Mr. Bush ignored his own experts' warnings that Osama bin Laden planned to attack inside the U.S., that an invasion of Iraq could create a toxic partnership between outside terrorists and Baathists and create sympathy for them across the Islamic world, that Donald Rumsfeld was planning a war and occupation without enough troops, that Saddam's aluminum tubes were not for nuclear purposes, that U.S. troops should safeguard 380 tons of sealed explosives that could bring down planes and buildings, and that, after the invasion, Iraq could erupt into civil war.
And, of course, the president ignored Colin Powell's Pottery Barn warning: if you break it, you own it.
Their Iraqi puppet, Ayad Allawi, turned on Mr. Cheney and Mr. Bush this week, in a scene right out of "Chucky.'' Mr. Allawi accused coalition forces of "major negligence'' for not protecting the unarmed Iraqi National Guard trainees who were slaughtered by insurgents wearing Iraqi police uniforms. Iraqi recruits are getting killed so fast we can't even pretend that we're going to turn the country over to them.
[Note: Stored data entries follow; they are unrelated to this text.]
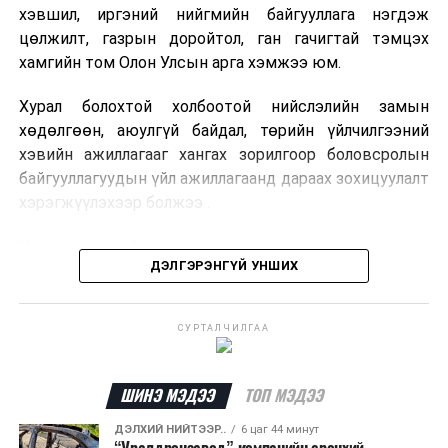
хэвшил, иргэний нийгмийн байгууллага нэгдэж
цөлжилт, газрын доройтол, ган гачигтай тэмцэх
Стратегийн 16 ордод:
хамгийн том Олон Улсын арга хэмжээ юм.
Нүүрс:
Хурал болохтой холбоотой нийслэлийн замын
1. Тавантолгой
хөдөлгөөн, аюулгүй байдал, төрийн үйлчилгээний
2. Нарийн сухайт
хэвийн ажиллагааг хангах зорилгоор боловсролын
3. Багануур
байгууллагуудын үйл ажиллагаанд дараах зохицуулалт
4. Шивээ-Овоо
хэрэгжүүлэхээр болжээ .
Зэс, алт, молибден:
Цэцэрлэгийн бүртгэл
5. Эрдэнэт
ДЭЛГЭРЭНГҮЙ УНШИХ
6. Оюу толгой
2026 оны 8 дугаар сарын 10–23-ны өдрүүдэд
7. Цагаан суварга
E-Mongolia системээр бүртгэнэ.
СУРТАЛЧИЛГАА
Уран:
Нэгдүгээр ангийн элсэлт
8. Мардай
ШИНЭ МЭДЭЭ
ТОП МЭДЭЭ
9. Дорнод
2026 оны 8 дугаар сарын 17–28-ны өдрүүдэд
10. Гурванбулаг
E-Mongolia системээр бүртгэнэ.
ДЭЛХИЙ НИЙТЭЭР..
6 цаг 44 минут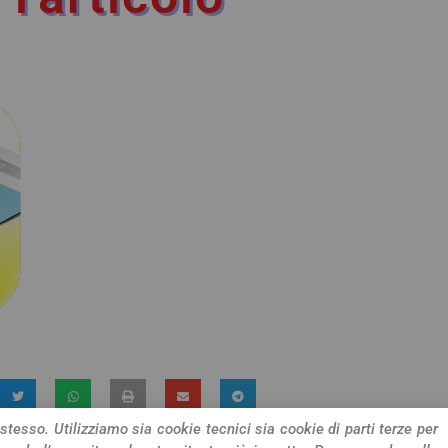
 stesso. Utilizziamo sia cookie tecnici sia cookie di parti terze per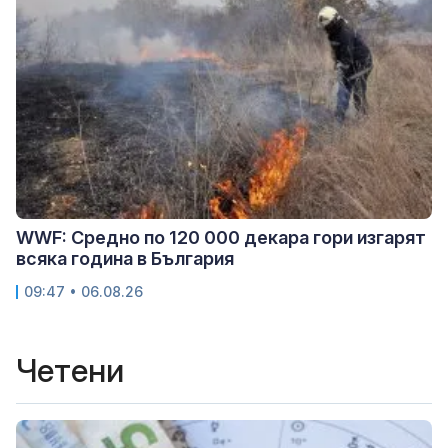
WWF: Средно по 120 000 декара гори изгарят
всяка година в България
09:47 • 06.08.26
Четени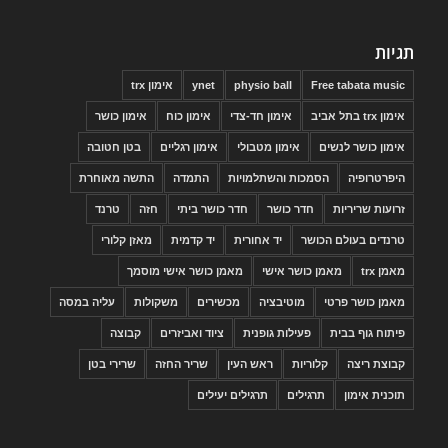
תגיות
Free tabata music
physio ball
ynet
אימון trx
אימון trx בתל אביב
אימון חד-צדי
אימון כוח
אימון כושר
אימון כושר לנשים
אימון מטבולי
אימון רגליים
בטן חטובה
היפרטרופיה
הסמכות והשתלמויות
התמדה
התשה מאוחרת
זרועות שריריות
חדר כושר
חדר כושר ביתי
חזה
טרנד
טרנדים בעולם הכושר
יד אחורית
יד קדמית
מאזן קלורי
מאמן trx
מאמן כושר אישי
מאמן כושר אישי מוסמך
מאמן כושר פרטי
מוטיבציה
מכשירים
משקולות
עליה במסה
פיתוח גוף בבית
פעילות גופנית
ציוד ואביזרים
קבוצה
קבוצת ריצה
קלוריות
ראש העין
שריר החזה
שרירי בטן
תוכנית אימון
תרגילים
תרגילים יעילים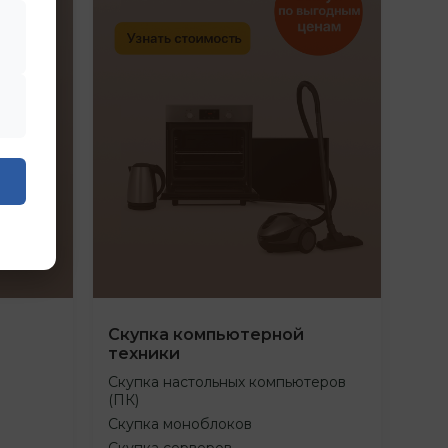
Скупка компьютерной
техники
Скупка настольных компьютеров
(ПК)
Скупка моноблоков
Скупка серверов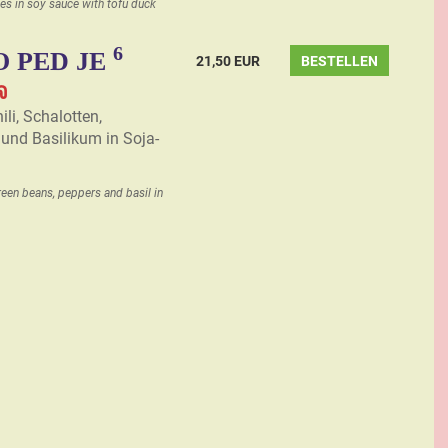
es in soy sauce with tofu duck
6
O PED JE
21,50 EUR
BESTELLEN
จ
li, Schalotten,
und Basilikum in Soja-
 green beans, peppers and basil in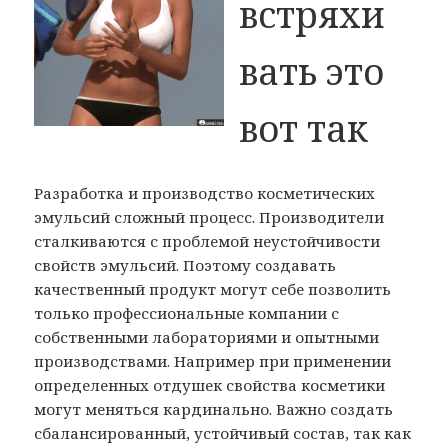
встряхи
вать это
вот так
Разработка и производство косметических
эмульсий сложный процесс. Производители
сталкиваются с проблемой неустойчивости
свойств эмульсий. Поэтому создавать
качественный продукт могут себе позволить
только профессиональные компании с
собственными лабораториями и опытными
производствами. Например при применении
определенных отдушек свойства косметики
могут меняться кардинально. Важно создать
сбалансированный, устойчивый состав, так как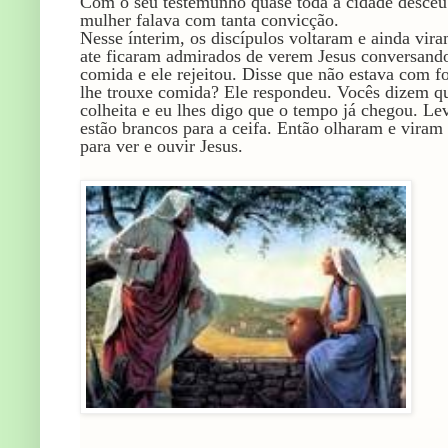
Com o seu testemunho quase toda a cidade desceu
mulher falava com tanta convicção.
Nesse ínterim, os discípulos voltaram e ainda vir
ate ficaram admirados de verem Jesus conversand
comida e ele rejeitou. Disse que não estava com
lhe trouxe comida? Ele respondeu. Vocês dizem q
colheita e eu lhes digo que o tempo já chegou. Le
estão brancos para a ceifa. Então olharam e vira
para ver e ouvir Jesus.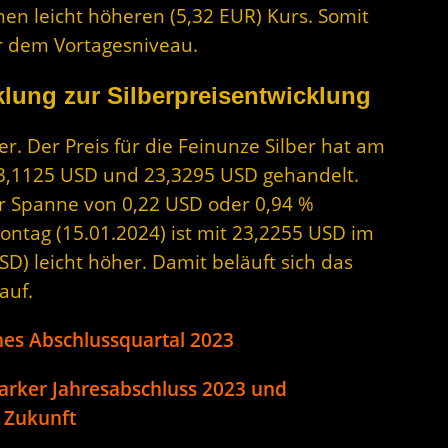
nen leicht höheren (5,32 EUR) Kurs. Somit
er dem Vortagesniveau.
lung zur Silberpreisentwicklung
. Der Preis für die Feinunze Silber hat am
23,1125 USD und 23,3295 USD gehandelt.
ner Spanne von 0,22 USD oder 0,94 %
ontag (15.01.2024) ist mit 23,2255 USD im
D) leicht höher. Damit beläuft sich das
auf.
hes Abschlussquartal 2023
arker Jahresabschluss 2023 und
e Zukunft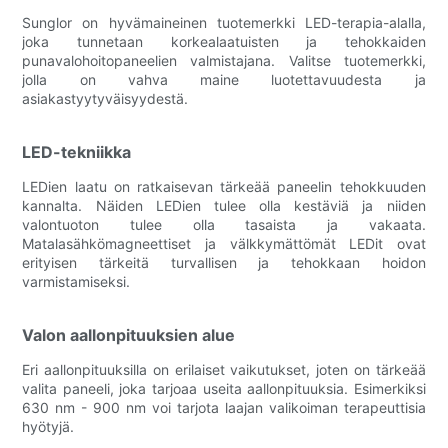
Sunglor on hyvämaineinen tuotemerkki LED-terapia-alalla,
joka tunnetaan korkealaatuisten ja tehokkaiden
punavalohoitopaneelien valmistajana. Valitse tuotemerkki,
jolla on vahva maine luotettavuudesta ja
asiakastyytyväisyydestä.
LED-tekniikka
LEDien laatu on ratkaisevan tärkeää paneelin tehokkuuden
kannalta. Näiden LEDien tulee olla kestäviä ja niiden
valontuoton tulee olla tasaista ja vakaata.
Matalasähkömagneettiset ja välkkymättömät LEDit ovat
erityisen tärkeitä turvallisen ja tehokkaan hoidon
varmistamiseksi.
Valon aallonpituuksien alue
Eri aallonpituuksilla on erilaiset vaikutukset, joten on tärkeää
valita paneeli, joka tarjoaa useita aallonpituuksia. Esimerkiksi
630 nm - 900 nm voi tarjota laajan valikoiman terapeuttisia
hyötyjä.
If you really want to be chilled to the bone this Halloween, listen to what Peter W. Galbraith, a former diplomat who helped advance the case for an Iraq invasion at the request of Paul Wolfowitz, said in a column yesterday in The Boston Globe.
He said he'd told Mr. Wolfowitz about "the catastrophic aftermath of the invasion, the unchecked looting of every public institution in Baghdad, the devastation of Iraq's cultural heritage, the anger of ordinary Iraqis who couldn't understand why the world's only superpower was letting this happen.'' He told Mr. Wolfowitz that mobs were looting Iraqi labs of live H.I.V. and black fever viruses and making off with barrels of yellowcake.
"Even after my briefing, the Pentagon leaders did nothing to safeguard Iraq's nuclear sites,'' he said.
In his column, Mr. Galbraith said weapons looted from the arms site called Al Qaqaa might have wound up in Iran, which could obviously use them to pursue nuclear weapons.
In April 2003 in Baghdad, he said, he told a young U.S. lieutenant stationed across the street that H.I.V. and black fever viruses had just been looted. The soldier had been devastated and said, "I hope I'm not responsible for Armageddon.''
Too bad that never occurred to Dr. Cheneystein.